For Vanguard’s recent offering, the GLWB rider has an annual fee of 0.95% of the total withdrawal base (this is the amount used to calculate the guaranteed withdrawals and may often be more than the contract value of remaining assets) on top of the 0.59% fees on the underlying assets held in a Vanguard variable annuity.

But do these products provide guarantees of any real value to their users? I won’t attempt to evaluate the actuarially fair cost for the GLWB guarantee to determine if they are over- or underpriced. Others have done important work in that area, such as Advisor Perspectivesanalysis and a rather heated discussion with Morningstar that ensued. I acknowledge such disagreements about the actuarial value of the guarantees, and that such products’ values are difficult to objectively quantify.
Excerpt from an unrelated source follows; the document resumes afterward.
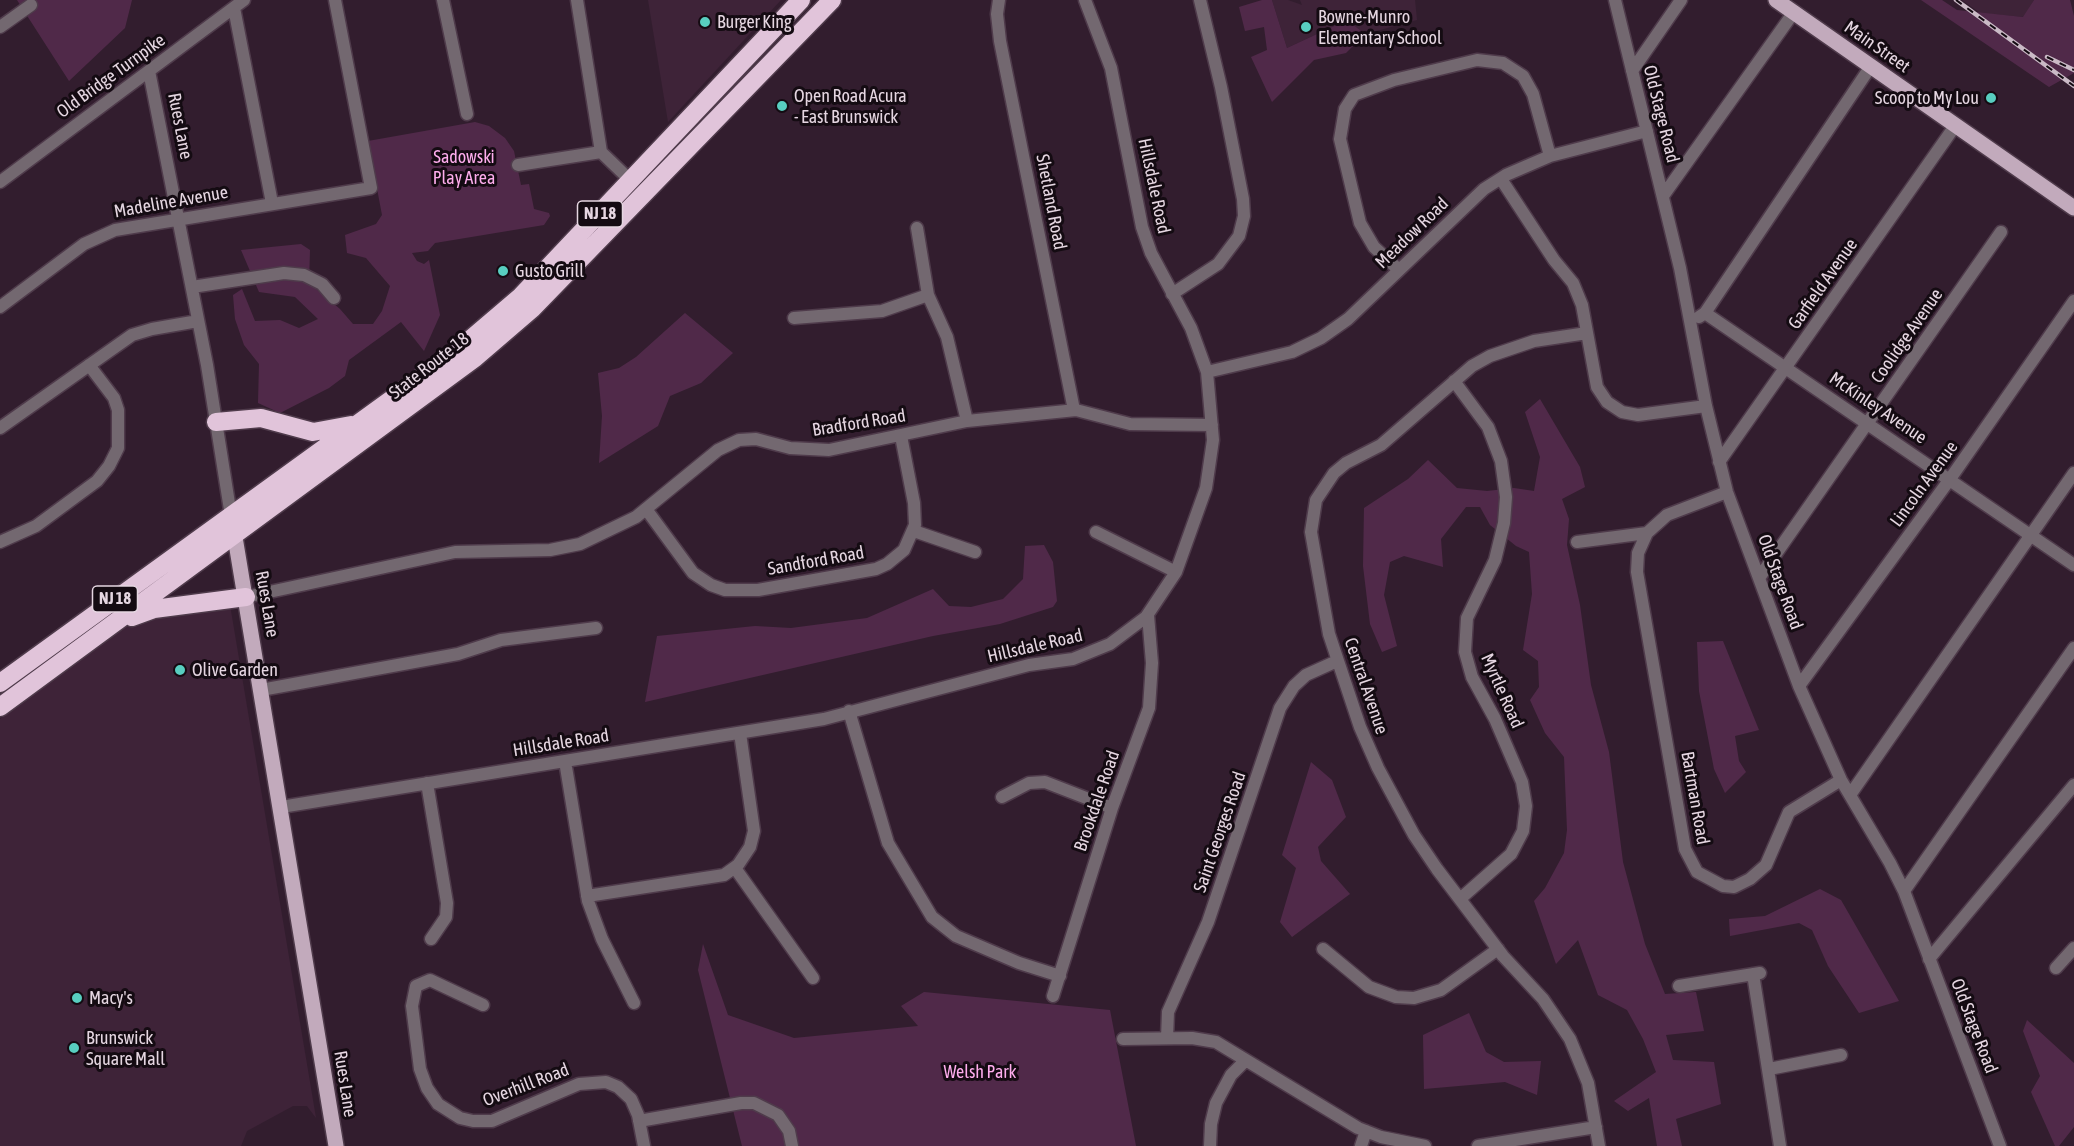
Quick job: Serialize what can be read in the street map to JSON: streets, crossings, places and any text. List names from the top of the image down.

Those issues aside, I remain concerned that prospective retirees may be overvaluing the guarantees in their mind because they are not properly considering how inflation will erode their real value over time. In behavioral economics, this bias is known as money illusion. People can logically understand the effects of inflation, but their emotional responses and decisions remain attached to nominal values.

The guarantees are not inflation-adjusted and would have been worth little in rolling periods of U.S. historical data. Moreover, it would have been rather easy to replicate the GLWB guaranteed withdrawal amounts using a systematic withdrawal plan that is not guaranteed and does not require a rider. Benefiting from GLWB guarantees would require worse circumstances than any historical stretch so far. It’s important to note, however, that U.S. financial market history has been very kind to retirees. A new worst-case scenario could await those of us for whom retirement lies in the uncertain future. But these guarantees depend on the insurance company’s ability to pay, which could be at risk if the overall financial landscape gets bleaker.

Data and modeling approach
I used Ibbotson Associates' Stocks, Bonds, Bills, and Inflation (SBBI) data on total returns for U.S. financial markets since 1926. For the purposes of my inquiry, I used the U.S. S&P 500 index to represent the stock market and the intermediate-term U.S. government bond index to represent the bond market. In all cases, returns are calculated on an annual basis with withdrawals taken at the beginning of each year, fees taken at the end of each year and annual rebalancing. I investigated performance over rolling 30-year periods taken from the historical data. This covers 56 rolling periods between 1926 and 1981.

For the GLWB, I used Vanguard’s offering as the basis for many assumptions, though I did not model it exactly. For instance, I used annual instead of quarterly data, and I used index returns rather than the returns from Vanguard’s specific underlying variable annuity. My GLWB has a 0.59% annual fee on the contract value of the remaining assets in the variable annuity, and it has an annual rider of 0.95% of the total withdrawal base. That base is always at least as large as the remaining contract value, which is used to calculate the annual withdrawal amount. When GWLB assets reach zero, fees stop, but the guaranteed withdrawals continue. To simplify the scenario, I assumed the GLWB was purchased for a single male on his 65th birthday. It provides a 5% withdrawal amount of the initial assets and steps up if and when the total withdrawal base increases. The GLWB owner withdraws precisely the maximum allowable amount each year within the terms of the contract to maintain the guarantee. The GLWB asset allocation is 65/35 for stocks/bonds, as using the highest possible stock allocation gives the best chance for step-ups, and Vanguard’s Balanced Portfolio variable annuity is the most aggressive option, with approximately this allocation.